[Collected data]
══════════

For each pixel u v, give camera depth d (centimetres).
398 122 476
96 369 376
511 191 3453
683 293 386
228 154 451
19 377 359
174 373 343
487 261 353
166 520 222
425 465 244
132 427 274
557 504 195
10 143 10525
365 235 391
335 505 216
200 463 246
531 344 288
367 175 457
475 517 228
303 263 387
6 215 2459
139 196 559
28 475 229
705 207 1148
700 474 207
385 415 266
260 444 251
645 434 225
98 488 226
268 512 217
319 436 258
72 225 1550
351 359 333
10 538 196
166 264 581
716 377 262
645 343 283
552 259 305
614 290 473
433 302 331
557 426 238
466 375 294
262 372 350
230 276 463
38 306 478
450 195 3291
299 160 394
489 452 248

══════════

ACTION ITEM> Write out an exact copy of every record shown above.

YOUR RESPONSE>
For each pixel u v, give camera depth d (centimetres).
398 122 476
96 369 376
511 191 3453
683 293 386
228 154 451
19 377 359
174 373 343
487 261 353
166 520 222
425 465 244
132 427 274
557 504 195
10 143 10525
365 235 391
335 505 216
200 463 246
531 344 288
367 175 457
475 517 228
303 263 387
6 215 2459
139 196 559
28 475 229
705 207 1148
700 474 207
385 415 266
260 444 251
645 434 225
98 488 226
268 512 217
319 436 258
72 225 1550
351 359 333
10 538 196
166 264 581
716 377 262
645 343 283
552 259 305
614 290 473
433 302 331
557 426 238
466 375 294
262 372 350
230 276 463
38 306 478
450 195 3291
299 160 394
489 452 248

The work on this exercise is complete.